Biocomputing Unit, Spanish National Center for Biotechnology
The cryo-electron microscopy (cryo-EM) is very quickly evolving method with growing popularity in structural biology. It allows to study specimen in its natural environment (e.g. no crystallization is needed), thus is highly relevant in many applications. The progress in electron detectors and image processing in few recent years allows cryo-EM to image specimens on nearly atomic resolution. However, the post-processing of images gathered from electron microscopes is highly computationally demanding, as the noise-to-signal ratio is very poor, the 3D specimen needs to be reconstructed from 2D images of unknown orientations and there may be several conformations of specimen observed.

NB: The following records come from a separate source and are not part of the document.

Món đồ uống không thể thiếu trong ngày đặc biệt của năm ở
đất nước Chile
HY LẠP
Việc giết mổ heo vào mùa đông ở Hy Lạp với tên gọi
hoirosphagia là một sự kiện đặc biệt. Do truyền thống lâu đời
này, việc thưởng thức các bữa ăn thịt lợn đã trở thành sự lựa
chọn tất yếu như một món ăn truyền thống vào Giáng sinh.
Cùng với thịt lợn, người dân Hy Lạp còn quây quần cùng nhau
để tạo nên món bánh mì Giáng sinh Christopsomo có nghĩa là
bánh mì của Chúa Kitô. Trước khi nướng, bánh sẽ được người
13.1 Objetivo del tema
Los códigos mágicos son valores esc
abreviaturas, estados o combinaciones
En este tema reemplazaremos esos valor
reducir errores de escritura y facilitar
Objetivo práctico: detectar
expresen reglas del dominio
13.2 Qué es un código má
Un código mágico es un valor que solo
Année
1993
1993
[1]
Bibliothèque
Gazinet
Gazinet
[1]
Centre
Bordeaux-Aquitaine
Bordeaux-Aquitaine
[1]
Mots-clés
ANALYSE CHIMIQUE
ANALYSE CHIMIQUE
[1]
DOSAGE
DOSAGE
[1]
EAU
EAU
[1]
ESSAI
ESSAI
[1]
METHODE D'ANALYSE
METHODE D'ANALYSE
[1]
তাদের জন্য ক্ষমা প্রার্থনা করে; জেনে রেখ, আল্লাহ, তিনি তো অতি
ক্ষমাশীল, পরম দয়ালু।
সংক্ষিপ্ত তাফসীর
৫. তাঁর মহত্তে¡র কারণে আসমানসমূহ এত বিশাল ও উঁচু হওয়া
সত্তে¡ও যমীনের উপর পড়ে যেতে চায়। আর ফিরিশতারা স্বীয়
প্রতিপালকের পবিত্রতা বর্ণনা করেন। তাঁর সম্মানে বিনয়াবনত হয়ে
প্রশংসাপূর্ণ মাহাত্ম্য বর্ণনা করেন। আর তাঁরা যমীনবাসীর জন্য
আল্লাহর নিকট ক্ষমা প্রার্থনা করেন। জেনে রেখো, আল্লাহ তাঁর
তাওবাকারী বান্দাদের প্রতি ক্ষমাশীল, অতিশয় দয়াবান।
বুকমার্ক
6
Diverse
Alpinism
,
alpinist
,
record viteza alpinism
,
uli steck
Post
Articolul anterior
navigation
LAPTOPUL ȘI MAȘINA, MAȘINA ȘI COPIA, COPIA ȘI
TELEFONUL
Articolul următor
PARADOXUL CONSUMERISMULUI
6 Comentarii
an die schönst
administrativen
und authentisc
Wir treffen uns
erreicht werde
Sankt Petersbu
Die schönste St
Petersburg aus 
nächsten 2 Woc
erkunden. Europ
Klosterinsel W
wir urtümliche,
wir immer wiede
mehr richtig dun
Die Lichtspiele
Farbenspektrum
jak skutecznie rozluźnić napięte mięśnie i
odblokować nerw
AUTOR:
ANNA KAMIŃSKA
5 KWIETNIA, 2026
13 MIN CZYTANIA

A widely used tool for processing cryo-EM data is Xmipp, developed by Biocomputing Unit, Spanish National Center for Biotechnology. As the image reconstruction is highly computationally demanding, we speed-up the software to use computing facility more efficiently (activity under project World-wide E-infrastructure for structural biology - West-Life). There are several bottlenecks in image reconstruction with Xmipp, namely, image alignment and 3D Fourier reconstruction are ones of the most computationally-demanding tasks. To speedup of Xmipp, we are leveraging GPU acceleration. Currently, we have implemented a GPU-accelerated version of Fourier reconstruction, Movie alignment and image alignment in 2D/3D classification, providing an order of magnitude speedup in all cases. Currently, we are working towards optimization of workload on heterogeneous machines and utilization of autotuning.
Results:
- David Střelák, Carlos Óscar S. Sorzano, José María Carazo, Jiří Filipovič. A GPU acceleration of 3-D Fourier reconstruction in cryo-EM. The International Journal of High Performance Computing Applications, Vol. 33, Issue 5, 2019.
This work was supported by the project EU H2020 RI West-Life - World-wide E-infrastructure for structural biology 675858.